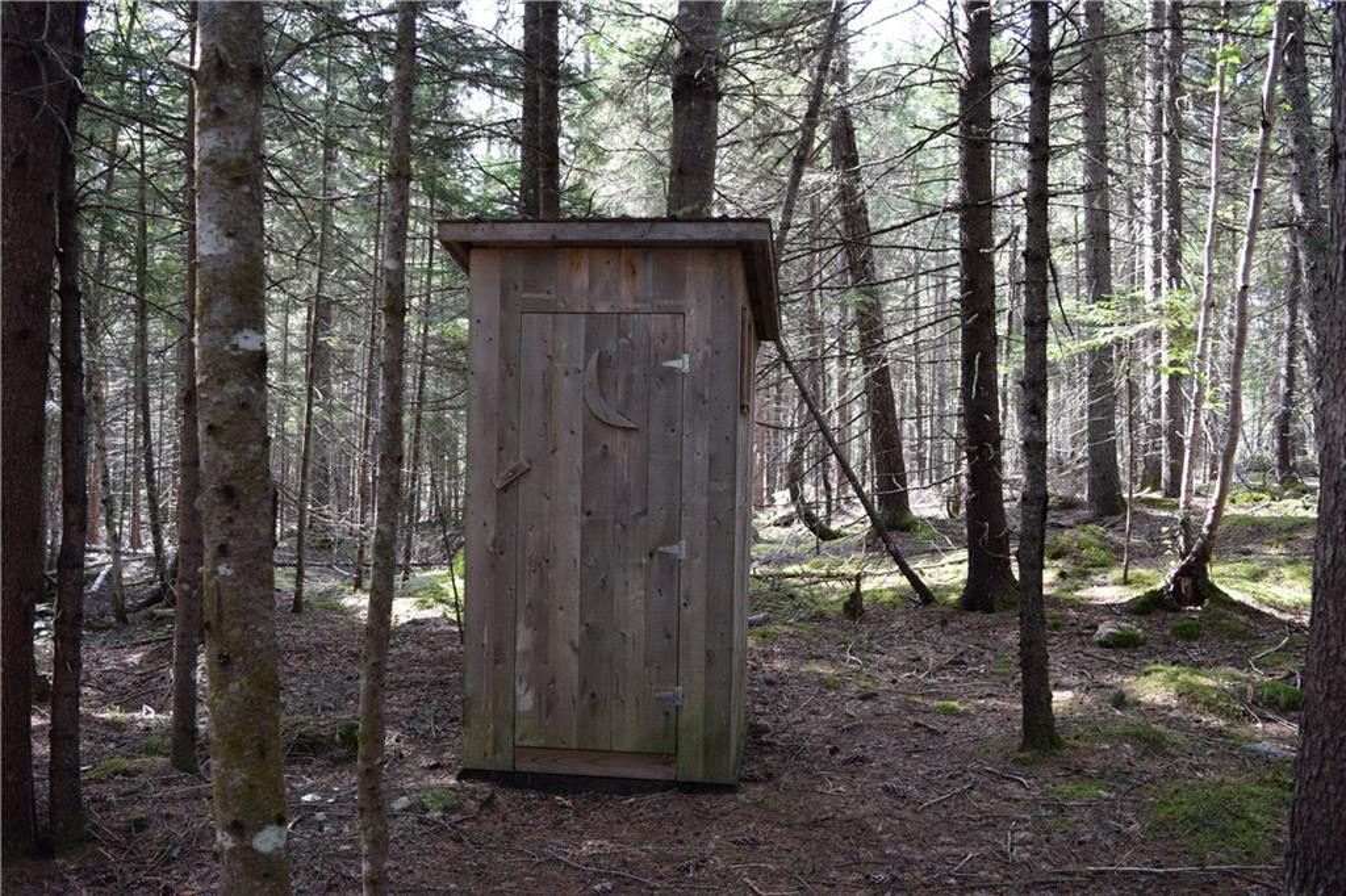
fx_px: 1177
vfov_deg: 41.7
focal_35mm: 32
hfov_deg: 59.5
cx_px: 673
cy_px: 448
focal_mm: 21
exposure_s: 1/100
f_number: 5
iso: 400
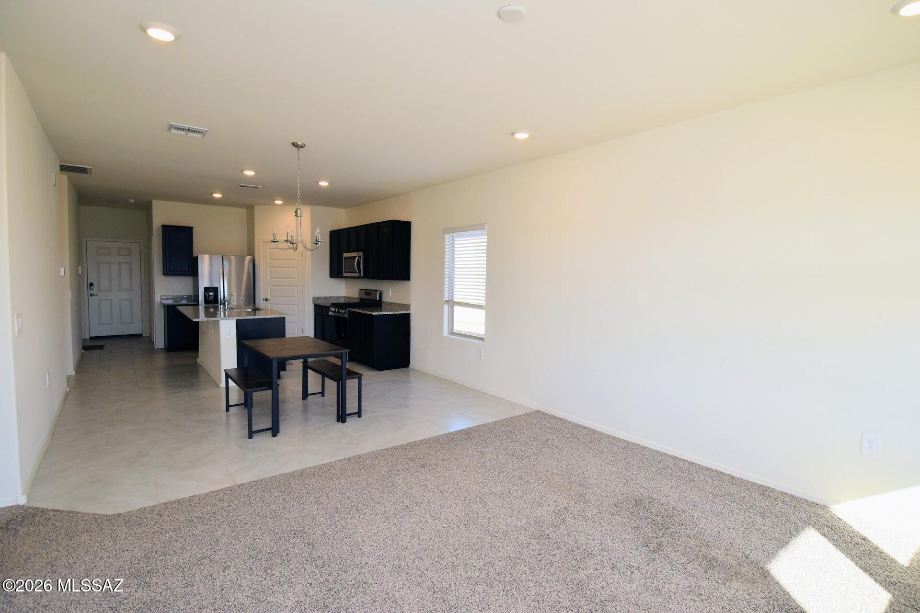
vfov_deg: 67.4
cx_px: 460
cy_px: 306
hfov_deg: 90.0
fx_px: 460
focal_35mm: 18
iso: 400
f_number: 6.3
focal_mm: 12
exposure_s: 1/160
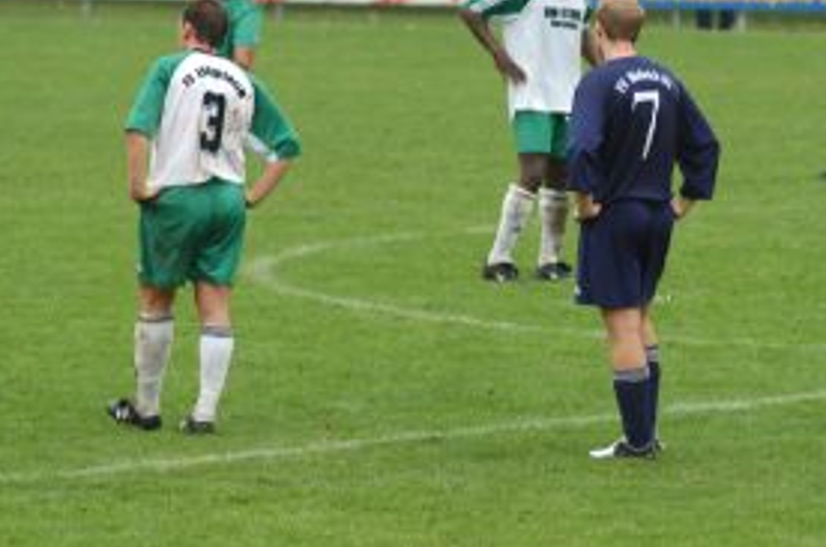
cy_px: 214
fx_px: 9963
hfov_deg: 4.7
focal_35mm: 435
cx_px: 566
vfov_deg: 3.1
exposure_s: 1/250
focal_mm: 200
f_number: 4.5
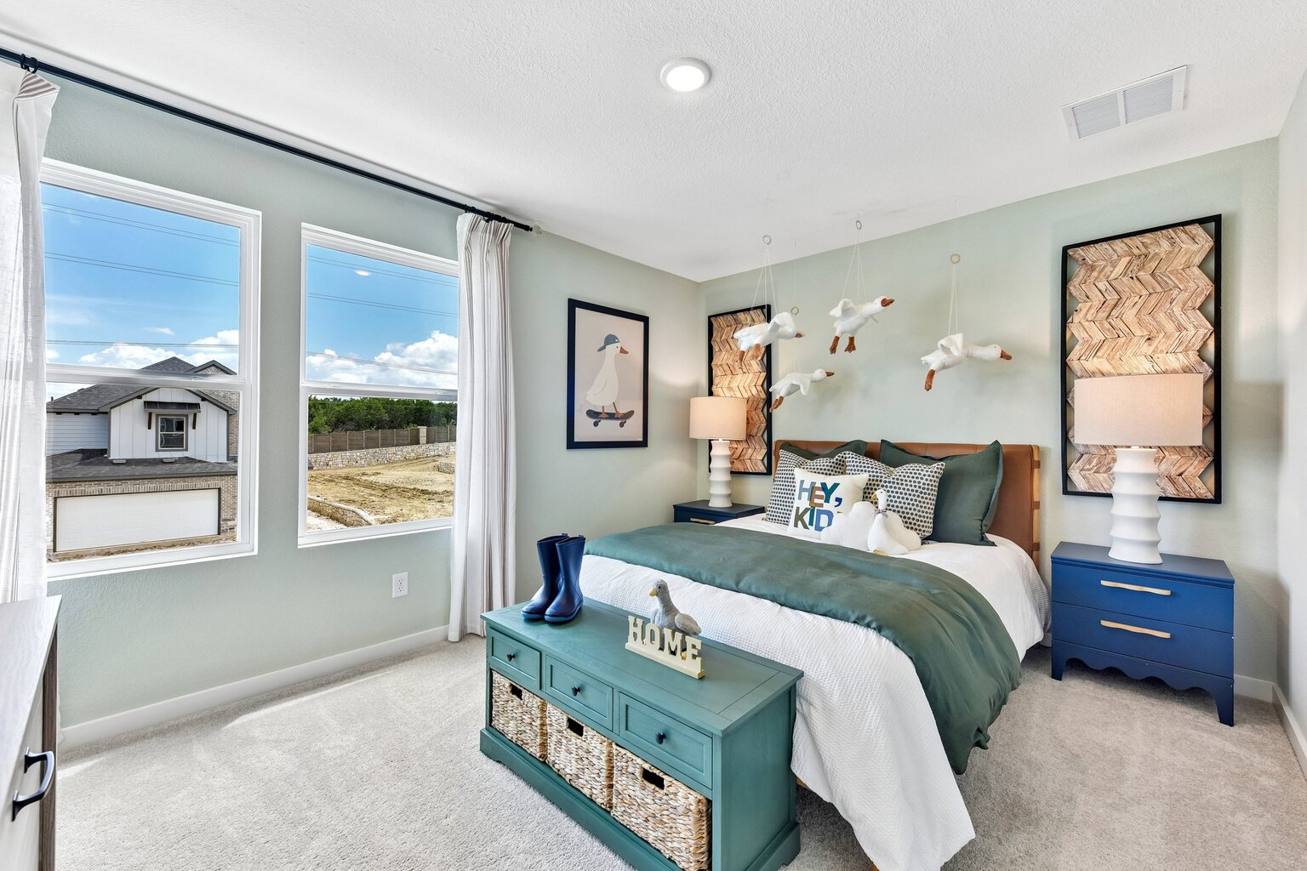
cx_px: 654
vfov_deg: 81.2
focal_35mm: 14
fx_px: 508
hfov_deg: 104.3
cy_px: 436
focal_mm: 14
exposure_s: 1/25
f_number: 8
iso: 100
===============
● **Activity**
The result should be a transcript of the lines from the line containing "focal_mm: 12" through the end of the listing above, exact, inclusive, and without pictures.

● **Worked solution**
focal_mm: 12
exposure_s: 1/160
cy_px: 214
fx_px: 9963
hfov_deg: 4.7
focal_35mm: 435
cx_px: 566
vfov_deg: 3.1
exposure_s: 1/250
focal_mm: 200
f_number: 4.5
cx_px: 654
vfov_deg: 81.2
focal_35mm: 14
fx_px: 508
hfov_deg: 104.3
cy_px: 436
focal_mm: 14
exposure_s: 1/25
f_number: 8
iso: 100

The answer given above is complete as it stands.